As fake news do Merval


Por José Ricardo Junqueira, jornalista, ex-secretário de Cultura e Turismo de Cataguases

01/11/2019 às 06h54

No artigo “Disputa de poder”, publicado no “O Globo” de 28 de setembro último, o jornalista Merval Pereira escreve: “Citou-o no discurso da ONU como um ícone de combate à corrupção no Brasil, o que demonstra que o prestígio de Moro está intocado no exterior, mesmo depois da revelação de suas conversas com os procuradores de Curitiba”. O fato de o presidente Bolsonaro citar o ministro Moro na ONU é garantia de que o ex-juiz está com boa imagem lá fora?

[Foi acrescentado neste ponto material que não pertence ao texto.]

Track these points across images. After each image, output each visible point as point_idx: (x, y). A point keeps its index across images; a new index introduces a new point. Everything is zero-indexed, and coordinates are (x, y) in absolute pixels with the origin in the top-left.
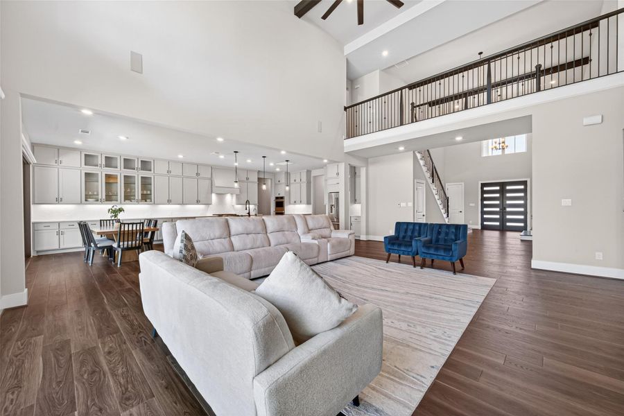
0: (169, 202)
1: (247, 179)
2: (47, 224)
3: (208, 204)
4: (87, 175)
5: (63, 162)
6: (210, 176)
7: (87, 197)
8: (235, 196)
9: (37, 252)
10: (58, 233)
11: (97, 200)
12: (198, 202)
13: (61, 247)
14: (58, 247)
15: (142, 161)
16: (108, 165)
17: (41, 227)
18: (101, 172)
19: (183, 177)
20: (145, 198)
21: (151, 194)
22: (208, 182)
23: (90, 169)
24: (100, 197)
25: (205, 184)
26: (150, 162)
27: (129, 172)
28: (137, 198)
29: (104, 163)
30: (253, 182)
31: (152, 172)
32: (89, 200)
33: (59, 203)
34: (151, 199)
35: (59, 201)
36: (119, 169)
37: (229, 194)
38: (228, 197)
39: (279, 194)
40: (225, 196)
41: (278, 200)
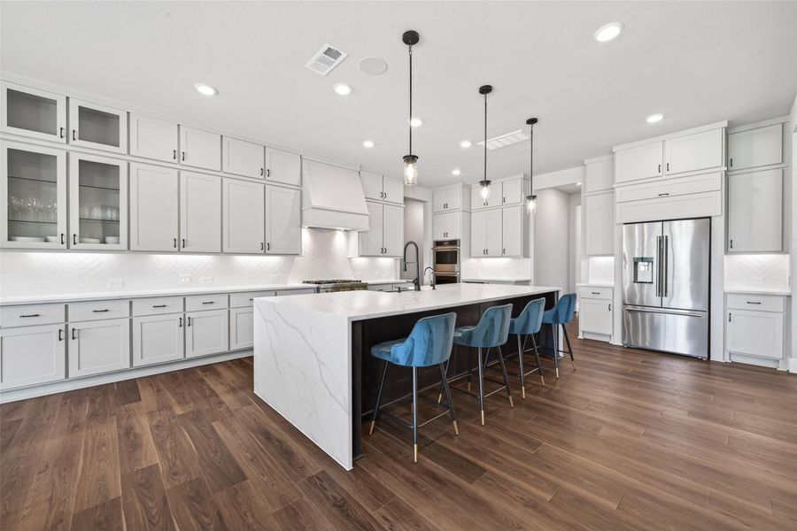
0: (180, 246)
1: (383, 195)
3: (291, 255)
6: (296, 181)
8: (354, 236)
12: (266, 249)
15: (81, 109)
19: (222, 174)
20: (103, 230)
22: (292, 195)
25: (284, 201)
26: (117, 117)
28: (61, 228)
30: (395, 204)
31: (122, 148)
34: (117, 235)
37: (343, 229)
38: (339, 239)
39: (445, 235)
40: (333, 236)
41: (441, 249)
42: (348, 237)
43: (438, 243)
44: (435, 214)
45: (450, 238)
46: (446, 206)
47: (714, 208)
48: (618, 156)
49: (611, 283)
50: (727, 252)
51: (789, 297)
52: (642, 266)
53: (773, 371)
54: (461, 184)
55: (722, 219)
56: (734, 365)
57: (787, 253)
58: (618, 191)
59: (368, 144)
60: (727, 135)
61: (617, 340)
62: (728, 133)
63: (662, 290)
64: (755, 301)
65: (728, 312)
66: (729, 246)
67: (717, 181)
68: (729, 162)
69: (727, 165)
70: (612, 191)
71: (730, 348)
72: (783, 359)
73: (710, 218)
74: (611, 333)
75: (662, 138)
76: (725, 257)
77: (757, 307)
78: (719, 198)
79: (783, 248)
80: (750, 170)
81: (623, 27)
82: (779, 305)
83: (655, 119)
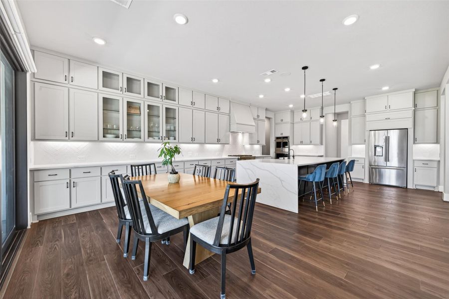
0: (193, 140)
2: (53, 173)
4: (105, 100)
5: (75, 79)
7: (106, 131)
9: (38, 216)
10: (69, 185)
11: (117, 137)
12: (218, 141)
13: (73, 207)
14: (68, 207)
15: (166, 87)
16: (129, 89)
17: (44, 176)
18: (122, 98)
19: (205, 111)
21: (175, 130)
22: (227, 118)
23: (109, 93)
24: (121, 132)
26: (175, 89)
27: (153, 101)
29: (125, 86)
31: (177, 102)
32: (108, 135)
33: (69, 140)
35: (69, 135)
36: (142, 96)
37: (242, 132)
38: (240, 136)
39: (282, 134)
40: (238, 135)
41: (279, 140)
42: (243, 136)
43: (278, 138)
44: (276, 124)
45: (284, 135)
46: (282, 120)
47: (409, 125)
48: (367, 101)
49: (364, 157)
50: (414, 143)
51: (439, 161)
52: (378, 149)
53: (433, 192)
54: (290, 111)
55: (412, 130)
56: (417, 190)
57: (439, 143)
58: (367, 116)
59: (261, 96)
60: (415, 94)
61: (367, 181)
62: (415, 93)
63: (387, 159)
64: (426, 163)
65: (415, 168)
66: (415, 140)
67: (410, 114)
68: (415, 106)
69: (414, 107)
70: (364, 116)
71: (415, 183)
72: (437, 186)
73: (407, 129)
74: (363, 178)
75: (387, 94)
76: (414, 145)
77: (426, 165)
78: (411, 121)
79: (437, 142)
80: (424, 109)
81: (381, 65)
82: (435, 164)
83: (386, 88)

Só para citar alguns jornais, em julho, o “New York Times” publicou que “a ação de Moro é altamente imoral – se não totalmente ilegal. E viola a Declaração Universal dos Direitos Humanos, que diz que todas as pessoas têm direito a um julgamento justo”. O “Le Monde” ponderou que se as mensagens forem autênticas “derrotariam a suposta imparcialidade de Sergio Moro, que teria provido orientação e conselhos aos promotores contra o ex-presidente Luiz Inácio Lula da Silva”. O “El País” noticiou que a investigação jornalística coloca em dúvida a isenção da Lava Jato. O “Clarín” destacou que as mensagens geram questionamento sobre a imparcialidade no julgamento de Lula.

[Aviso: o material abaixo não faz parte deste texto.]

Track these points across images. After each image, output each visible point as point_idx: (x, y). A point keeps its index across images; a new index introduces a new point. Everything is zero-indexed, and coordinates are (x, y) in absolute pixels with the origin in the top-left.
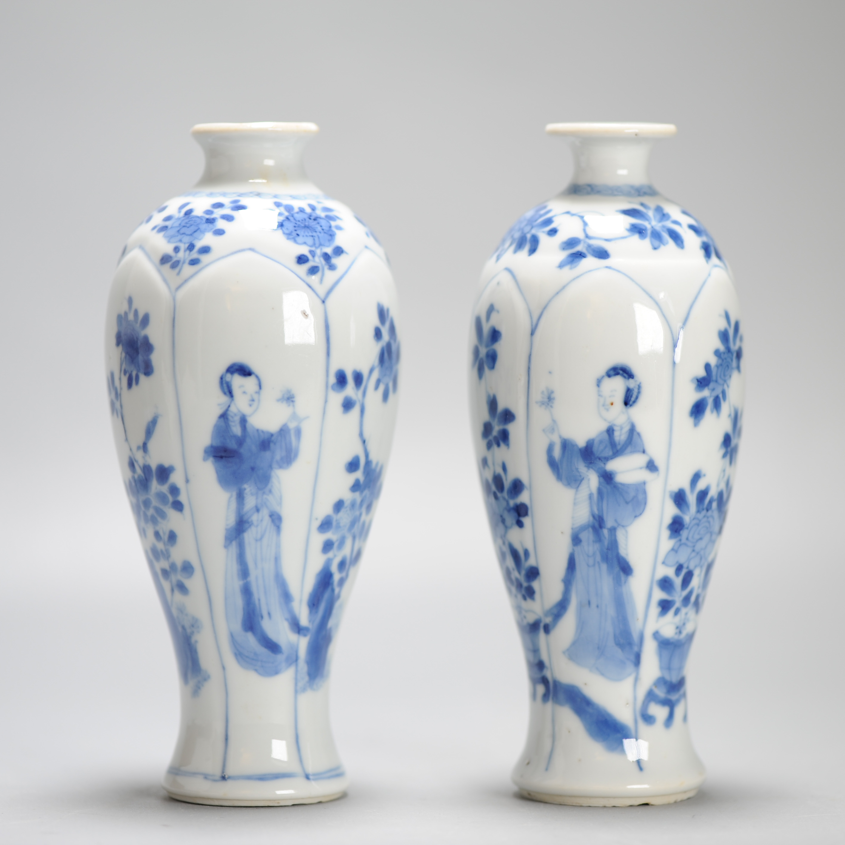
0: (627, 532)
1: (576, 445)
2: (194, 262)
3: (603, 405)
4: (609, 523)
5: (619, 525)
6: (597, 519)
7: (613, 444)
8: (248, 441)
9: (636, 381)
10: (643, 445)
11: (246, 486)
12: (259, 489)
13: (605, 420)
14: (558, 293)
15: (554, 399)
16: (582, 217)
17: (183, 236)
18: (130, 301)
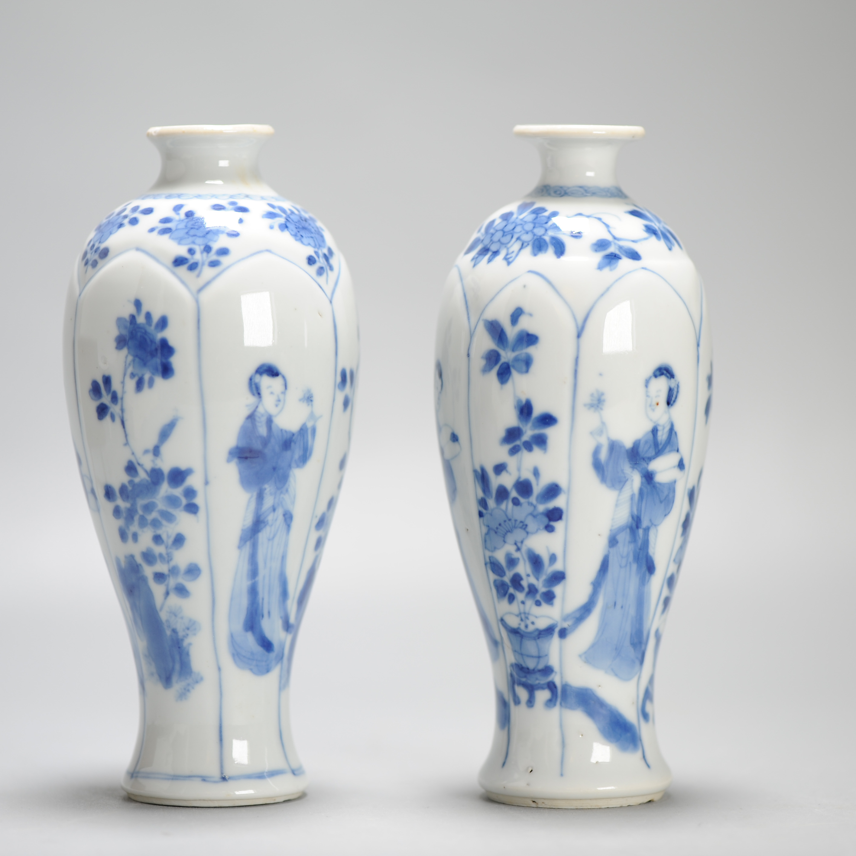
0: (657, 530)
1: (624, 447)
2: (214, 264)
3: (650, 406)
4: (645, 523)
5: (652, 524)
6: (636, 519)
7: (656, 443)
8: (273, 441)
9: (676, 381)
10: (678, 444)
11: (266, 486)
12: (278, 489)
13: (651, 420)
14: (602, 295)
15: (604, 401)
16: (600, 219)
17: (194, 238)
18: (138, 304)
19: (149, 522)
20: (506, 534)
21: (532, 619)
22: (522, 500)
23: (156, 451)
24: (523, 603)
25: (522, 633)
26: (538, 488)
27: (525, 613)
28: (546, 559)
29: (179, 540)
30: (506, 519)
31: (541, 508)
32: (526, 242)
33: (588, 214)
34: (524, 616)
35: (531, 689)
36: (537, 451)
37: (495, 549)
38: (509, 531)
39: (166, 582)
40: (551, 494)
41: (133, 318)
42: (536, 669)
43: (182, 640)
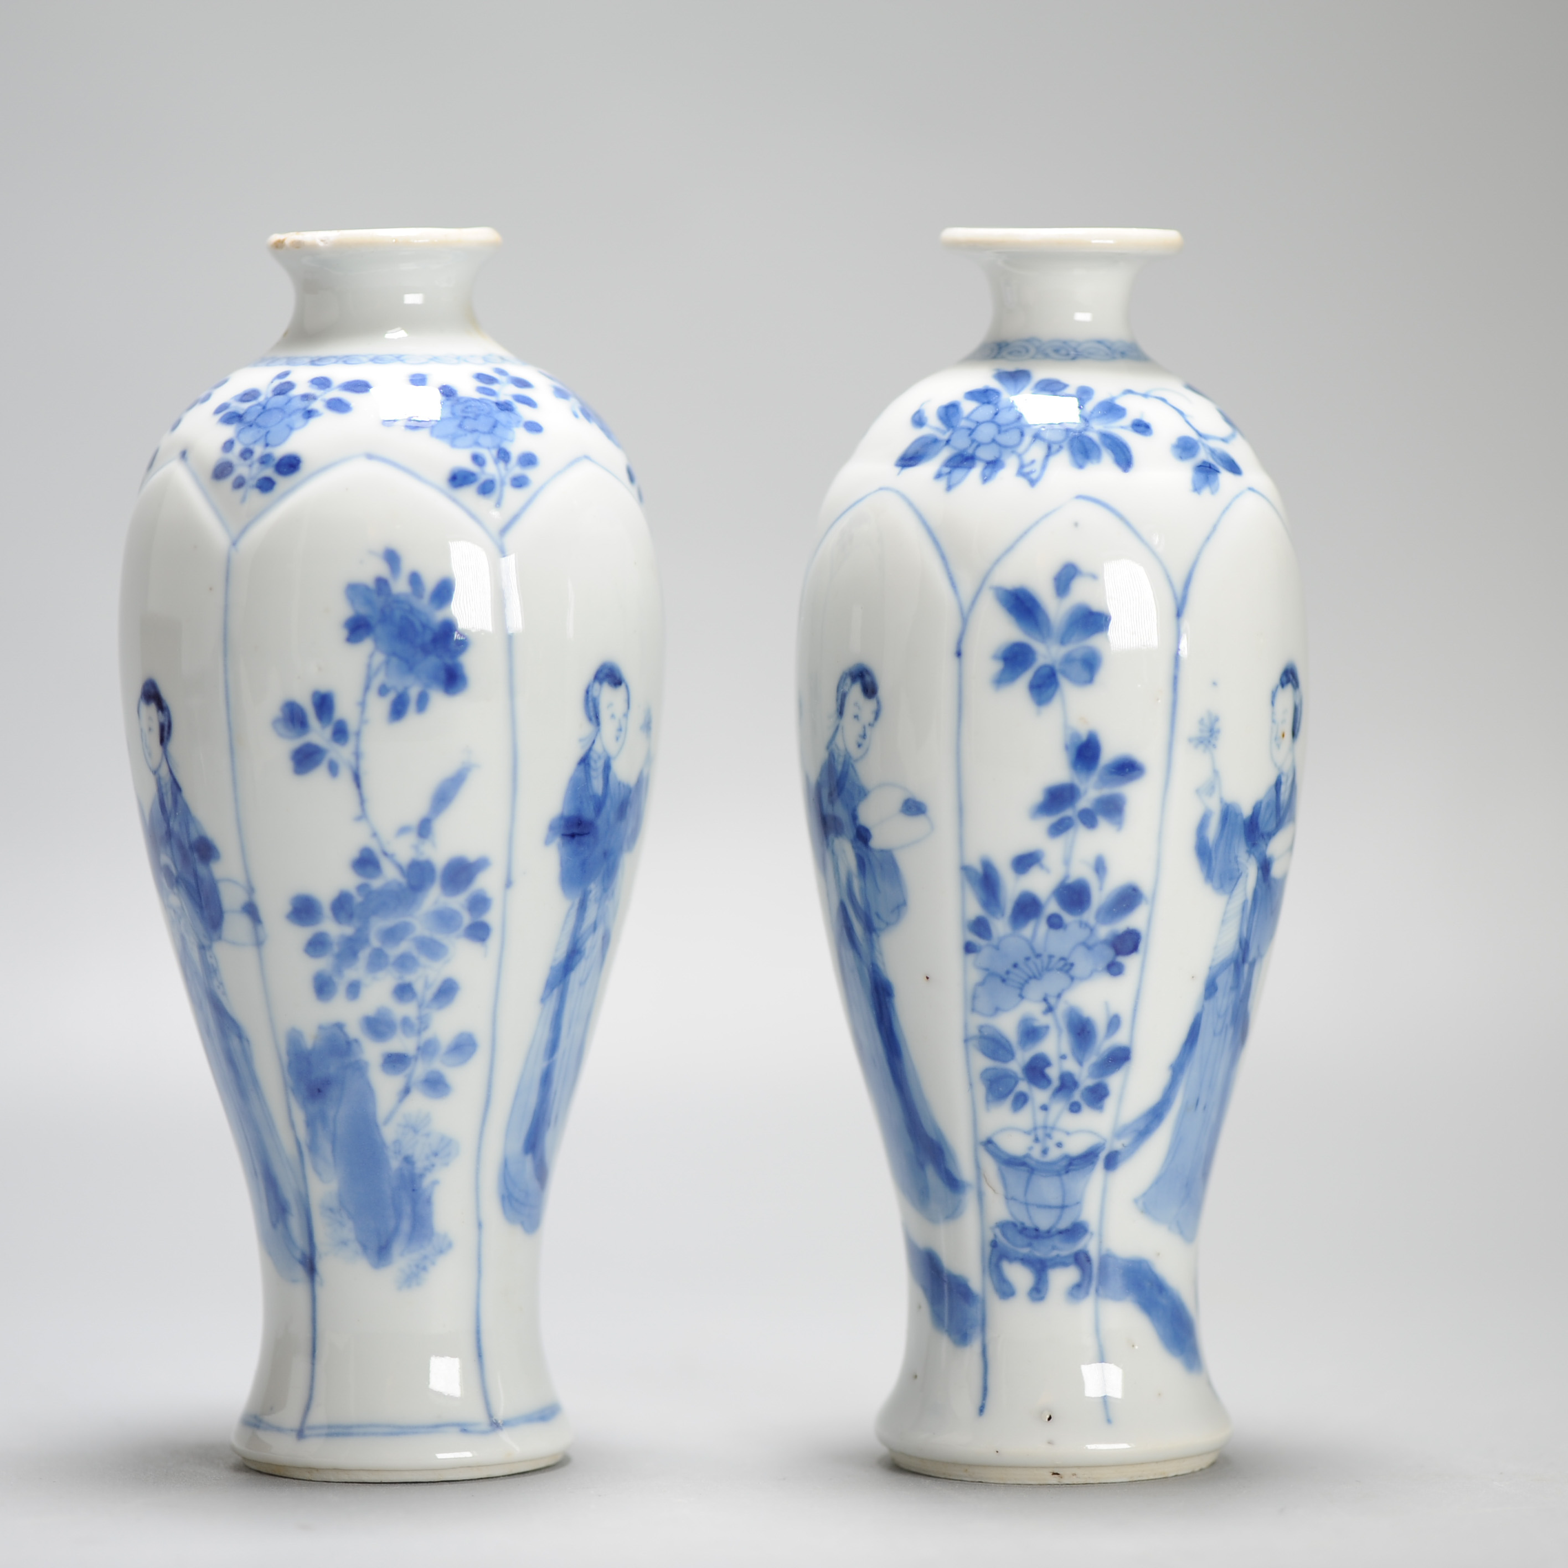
1: (1240, 814)
2: (519, 482)
3: (1276, 738)
5: (1259, 955)
6: (1243, 946)
7: (1278, 807)
8: (608, 803)
11: (592, 886)
12: (603, 890)
13: (1276, 766)
15: (1218, 731)
16: (1164, 400)
17: (476, 435)
18: (392, 558)
19: (392, 959)
20: (1027, 982)
21: (1057, 1136)
22: (1067, 918)
23: (424, 829)
24: (1045, 1108)
25: (1032, 1163)
26: (1100, 896)
27: (1045, 1127)
28: (1100, 1024)
29: (447, 991)
30: (1028, 953)
31: (1104, 931)
32: (1055, 443)
33: (1142, 390)
34: (1041, 1133)
35: (1040, 1268)
36: (1104, 828)
37: (997, 1010)
38: (1035, 977)
39: (408, 1071)
40: (1124, 905)
41: (381, 583)
42: (1054, 1230)
43: (422, 1176)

Merval Pereira: “Uma luta de poder, para neutralizar o Ministério Público e a Lava Jato, que vem sendo turbinada por casos como o de Janot ou as conversas reveladas pelo site Intercept Brasil entre os procuradores de Curitiba e o ministro Sergio Moro”. Errado. Moro e os procuradores é que colocaram a Lava Jato sob suspeição com sua imparcialidade. O Intercept apenas divulgou (não inventou) os diálogos entre eles.

Merval Pereira defende que os diálogos não contêm nenhuma ilegalidade e que “estamos diante de uma questão moral, mais do que jurídica”. Em seu Artigo 254, o Código de Processo Penal diz que o juiz pode ser declarado suspeito ou ser recusado pelos envolvidos no processo se tiver aconselhado qualquer das partes – defesa ou acusação. O Artigo 564 aponta os casos em que ocorrerá a nulidade, entre eles por incompetência, suspeição ou suborno do juiz. As conversas entre Moro e os procuradores não são só imorais, são também antiéticas e ilegais.

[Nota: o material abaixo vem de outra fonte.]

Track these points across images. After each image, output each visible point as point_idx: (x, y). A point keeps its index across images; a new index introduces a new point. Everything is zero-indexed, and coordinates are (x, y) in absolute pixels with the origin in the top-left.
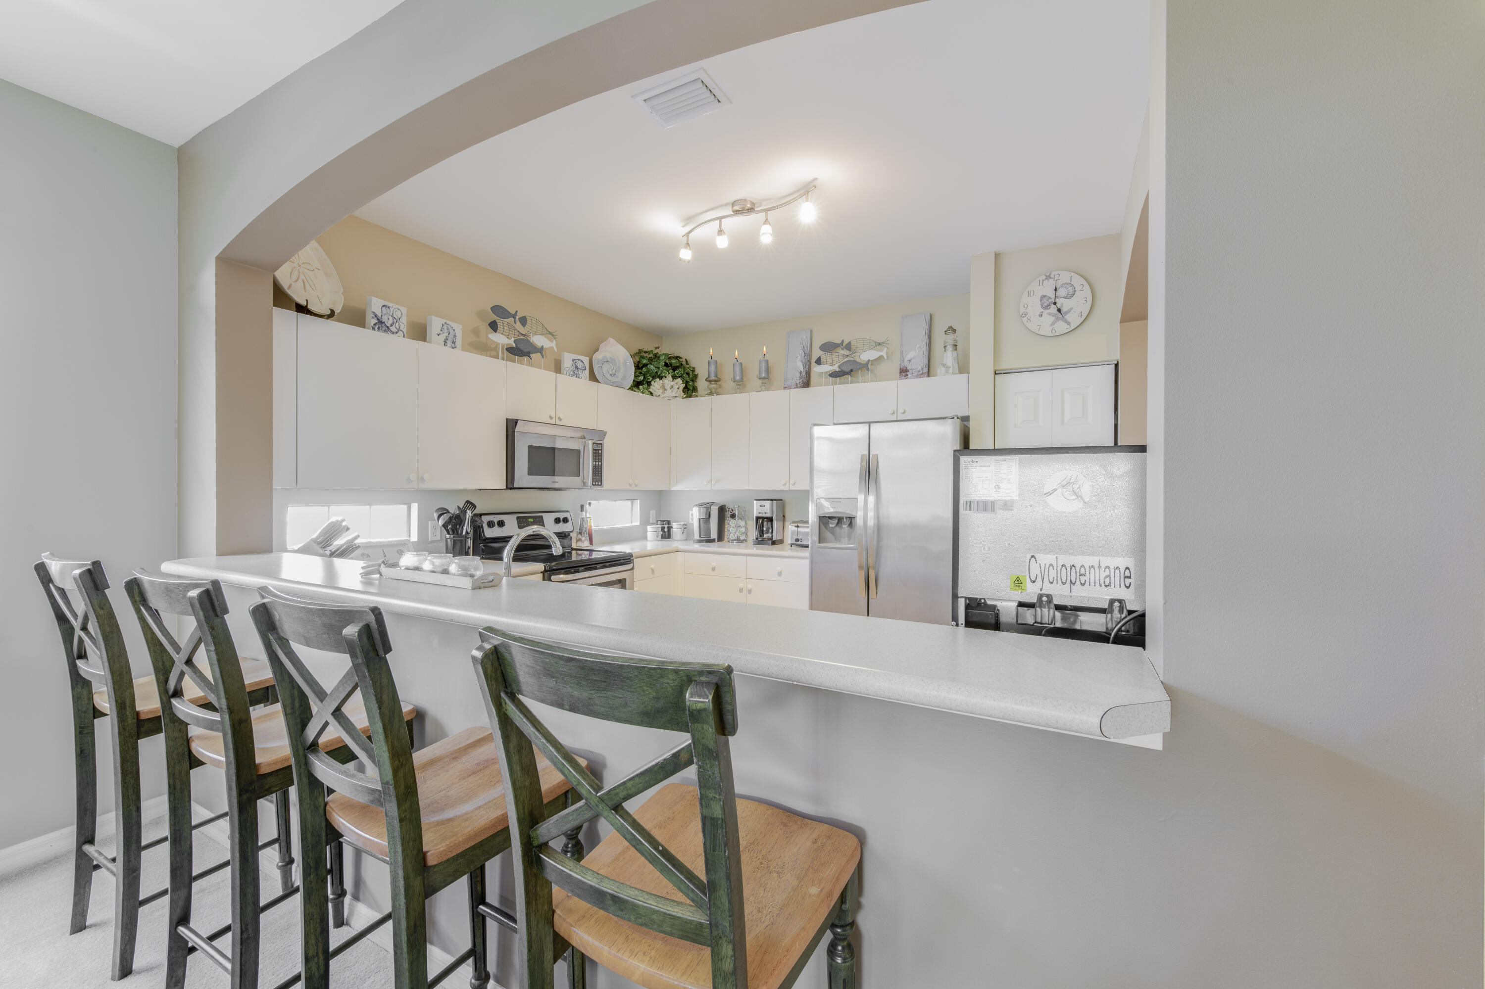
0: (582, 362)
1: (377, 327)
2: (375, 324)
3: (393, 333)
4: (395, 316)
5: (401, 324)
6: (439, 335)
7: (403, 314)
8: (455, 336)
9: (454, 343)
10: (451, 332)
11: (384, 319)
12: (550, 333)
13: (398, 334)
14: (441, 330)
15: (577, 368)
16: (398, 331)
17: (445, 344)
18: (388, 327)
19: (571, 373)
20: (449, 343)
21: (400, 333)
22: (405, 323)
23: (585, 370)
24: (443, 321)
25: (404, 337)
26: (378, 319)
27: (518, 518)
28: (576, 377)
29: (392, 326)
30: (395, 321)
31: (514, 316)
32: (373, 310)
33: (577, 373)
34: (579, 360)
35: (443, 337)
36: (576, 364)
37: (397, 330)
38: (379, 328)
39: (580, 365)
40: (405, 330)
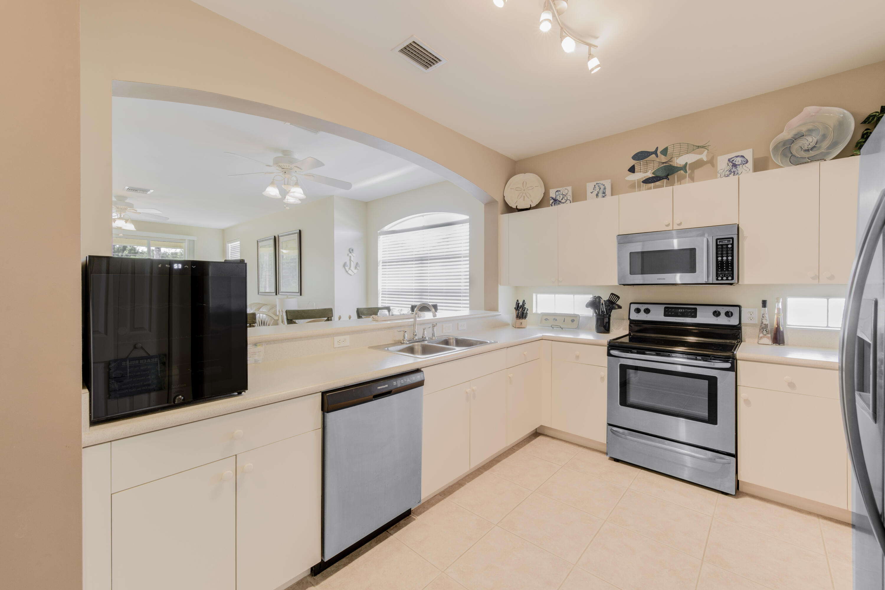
0: (743, 156)
1: (554, 203)
2: (552, 203)
3: (563, 203)
4: (564, 194)
5: (568, 196)
6: (592, 193)
7: (568, 190)
8: (605, 189)
9: (604, 193)
10: (602, 187)
11: (558, 198)
12: (699, 147)
13: (566, 203)
14: (594, 189)
15: (735, 165)
16: (567, 201)
17: (597, 197)
18: (560, 201)
19: (728, 173)
20: (600, 195)
21: (568, 201)
22: (571, 195)
23: (747, 163)
24: (595, 183)
25: (570, 203)
26: (554, 199)
27: (665, 308)
28: (734, 174)
29: (562, 199)
30: (564, 196)
31: (655, 153)
32: (550, 196)
33: (735, 170)
34: (737, 157)
35: (596, 192)
36: (734, 162)
37: (565, 201)
38: (554, 204)
39: (738, 161)
40: (571, 199)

Corrobora que prova obtida ilicitamente só pode ser usada a favor do réu, mas afirma que não vê como Lula possa ser beneficiado no caso em questão. “No caso das interceptações das conversas pelo Telegram, não há nenhuma prova de que ele (Lula) foi prejudicado, nada a favor dele, só a questão moral”. Ora, as provas são as próprias conversas ilegais entre Moro e os procuradores divulgadas pelo Intercept. Elas não prejudicaram o réu? Não viciaram o processo?

Por fim: “Considero muito difícil anular um julgamento por uma questão moral, que não interferiu no resultado. Se imaginarmos uma gravação durante meses nos telefones de políticos, ministros, jornalistas, advogados, empresários, quem pode garantir que não haverá comentário politicamente incorreto, ou que possa ser considerado indevido?”. Ao fazer essa analogia, classifica os diálogos entre Moro e os procuradores como meras conversas politicamente incorretas que não tiveram consequências, embora os fatos estejam aí dizendo o contrário. Essa desinformação é muito grave. Merval Pereira, detentor do prêmio Esso de Jornalismo, escritor e membro da Academia Brasileira de Letras, não deveria produzir fake news. Quem sabe mais tem mais responsabilidades.